--- ACTIVITY A ---
Please copy the listing word for word, from its first line through the line containing "Read: 3900rpm", and leave the pictures out.

--- EXCERPTED TEXT ---
"What would we find if this principle were honored? We would see the following:
Grading and assessment systems that make clear the progress we are making toward exit goals and the value outside school of such assessments.
Assignments, lessons, and assessment tasks that show clearly the answer to the questions, "Why do we need to learn this? What does this help us do?"
Assessments that reflect real-world tasks.
Ongoing assessments that provide helpful, user-friendly feedback and opportunities to use it. Teachers function as coaches, helping learners use feedback to deepen understanding and successfully transfer their learning.
A supervision and professional development system that provides staff with training and ongoing, useful feedback and advice for improving practice.
Regular surveys of students and parents about how interested, engaged, and competent students feel in school (Wiggins and McTighe 2007, 117)."
Principle 2: "An understanding is a learner realization about the power of an idea. Understandings cannot be given; they have to be engineered so that learners see for themselves the power of an idea for making sense of things."
Principle 2 explained
"What would we find if this principle were honored? We would see the following:
Regular use of "hooks," essential questions, and probes (for example, What is the evidence? Do you agree?)
Constructivist learning experiences (for example, inquiry lessons, problem-based learning, interactive notebooks, authentic tasks) to help students make meaning of content.
Unit designs that reflect more "uncoverage" than "coverage," with teachers acting more like facilitators of an "Aha!" experience than "tellers" of what the idea is, as if it were just another fact to learn.
Assessments designed to reveal the extent to which students can use ideas on their own, with minimal cueing and prompting to connect seemingly unrelated information.
Greater engagement by learners as their schoolwork is seen as interesting and purposeful (Wiggins and McTighe 2007, 118)."
Principle 3: "Learners need clear, completely transparent priorities and a practical understanding of how learning goals are to be met in terms of work products and standards of excellence."

--- AVAILABLE DATA ---
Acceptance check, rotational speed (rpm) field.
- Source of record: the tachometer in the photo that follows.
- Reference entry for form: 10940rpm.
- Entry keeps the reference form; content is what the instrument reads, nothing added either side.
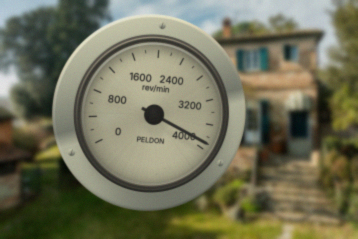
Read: 3900rpm
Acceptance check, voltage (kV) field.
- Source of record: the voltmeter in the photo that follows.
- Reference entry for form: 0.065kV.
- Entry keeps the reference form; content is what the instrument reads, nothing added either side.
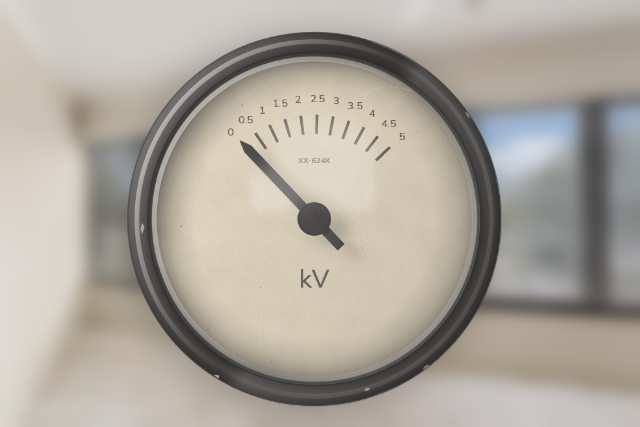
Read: 0kV
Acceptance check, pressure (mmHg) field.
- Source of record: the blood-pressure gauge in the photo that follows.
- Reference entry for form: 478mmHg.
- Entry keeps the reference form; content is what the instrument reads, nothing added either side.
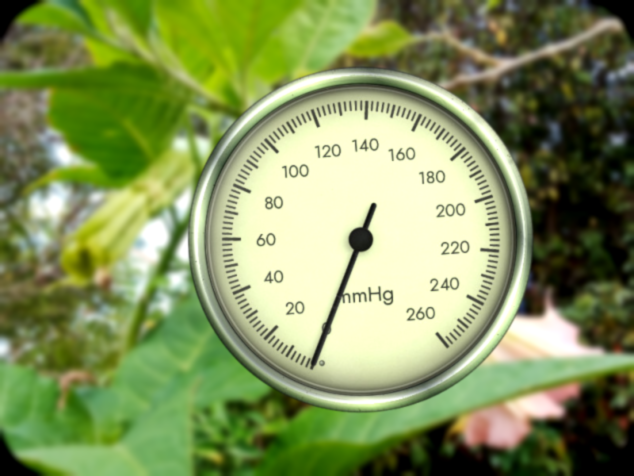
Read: 0mmHg
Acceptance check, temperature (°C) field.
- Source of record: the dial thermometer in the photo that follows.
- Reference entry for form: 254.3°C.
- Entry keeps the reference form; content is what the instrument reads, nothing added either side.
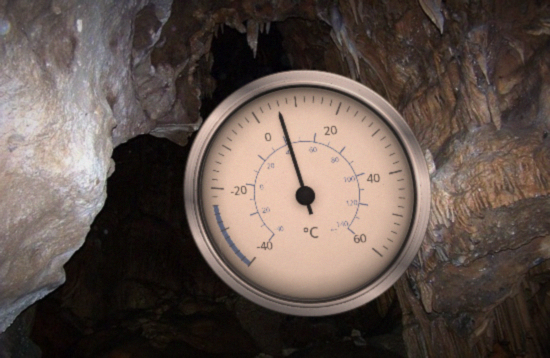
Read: 6°C
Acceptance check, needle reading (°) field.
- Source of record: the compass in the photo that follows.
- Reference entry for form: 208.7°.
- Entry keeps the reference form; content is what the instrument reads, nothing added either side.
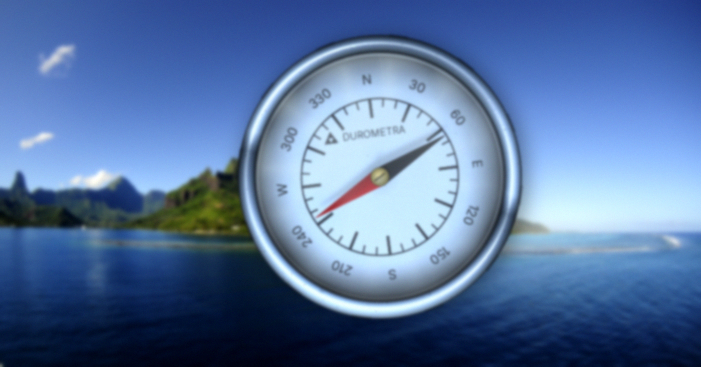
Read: 245°
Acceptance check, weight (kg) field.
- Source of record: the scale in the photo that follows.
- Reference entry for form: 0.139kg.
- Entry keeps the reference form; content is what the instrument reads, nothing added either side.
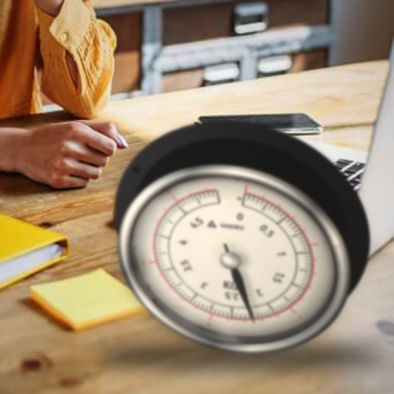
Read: 2.25kg
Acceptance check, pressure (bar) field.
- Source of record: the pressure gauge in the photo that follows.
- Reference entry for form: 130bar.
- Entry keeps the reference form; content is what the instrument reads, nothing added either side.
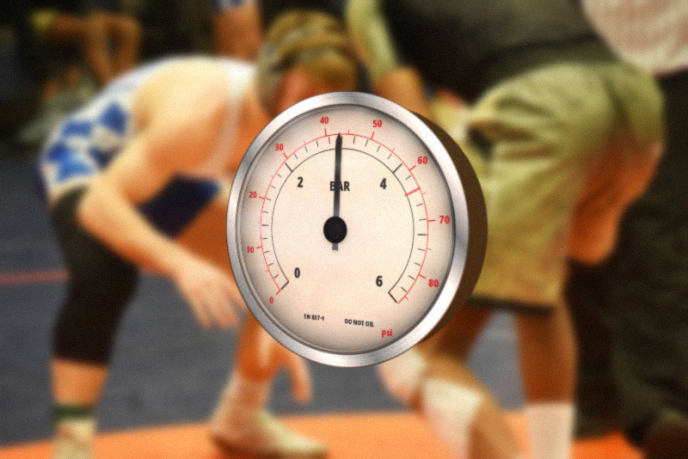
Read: 3bar
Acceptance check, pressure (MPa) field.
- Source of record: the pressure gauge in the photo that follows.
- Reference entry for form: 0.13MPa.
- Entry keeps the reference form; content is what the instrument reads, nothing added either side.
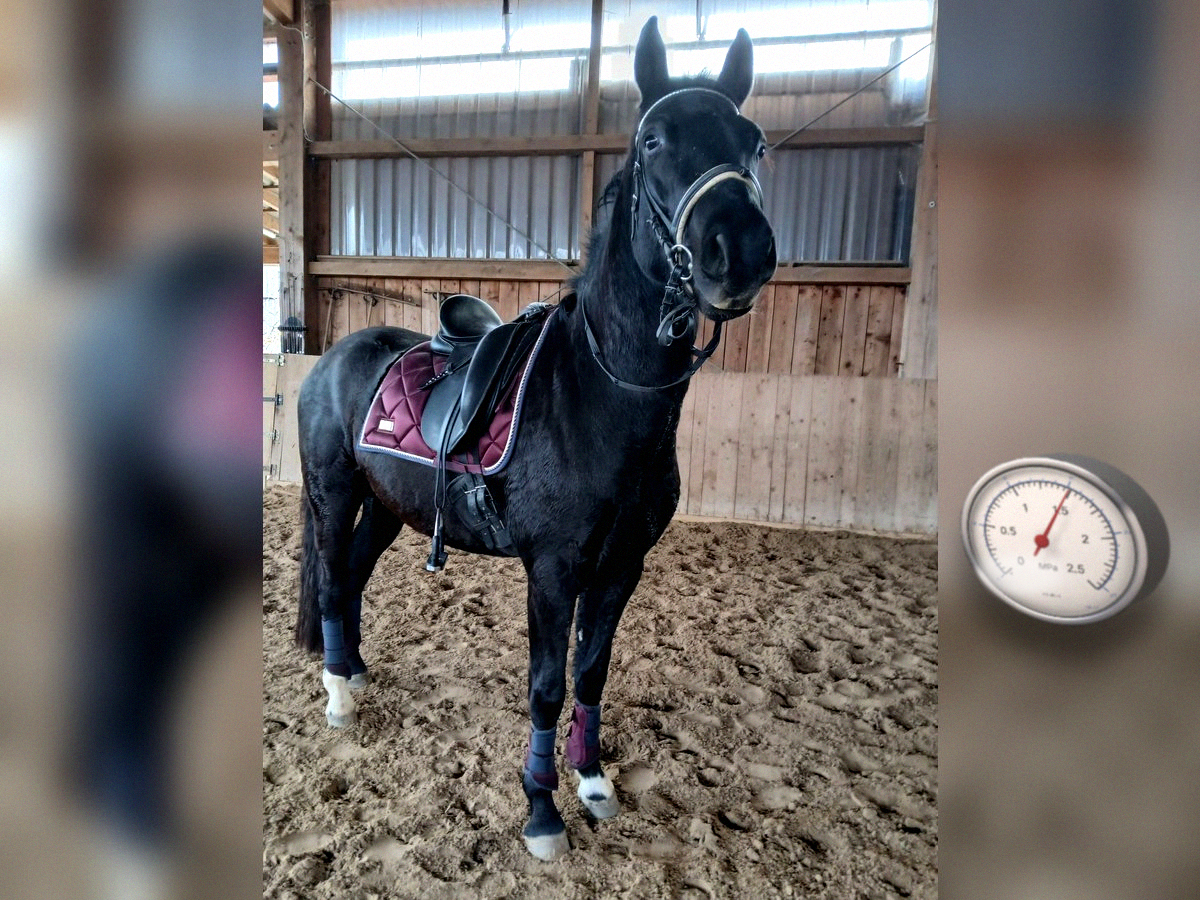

--- ACTIVITY B ---
Rewrite the stretch of the passage on teaching principles from "Unit designs that" through "seemingly unrelated information.", substituting "guides" for "facilitators".

--- WRITTEN SOLUTION A ---
Acceptance check, rotational speed (rpm) field.
- Source of record: the tachometer in the photo that follows.
- Reference entry for form: 10940rpm.
- Entry keeps the reference form; content is what the instrument reads, nothing added either side.
Read: 3900rpm

--- WRITTEN SOLUTION B ---
Unit designs that reflect more "uncoverage" than "coverage," with teachers acting more like guides of an "Aha!" experience than "tellers" of what the idea is, as if it were just another fact to learn.
Assessments designed to reveal the extent to which students can use ideas on their own, with minimal cueing and prompting to connect seemingly unrelated information.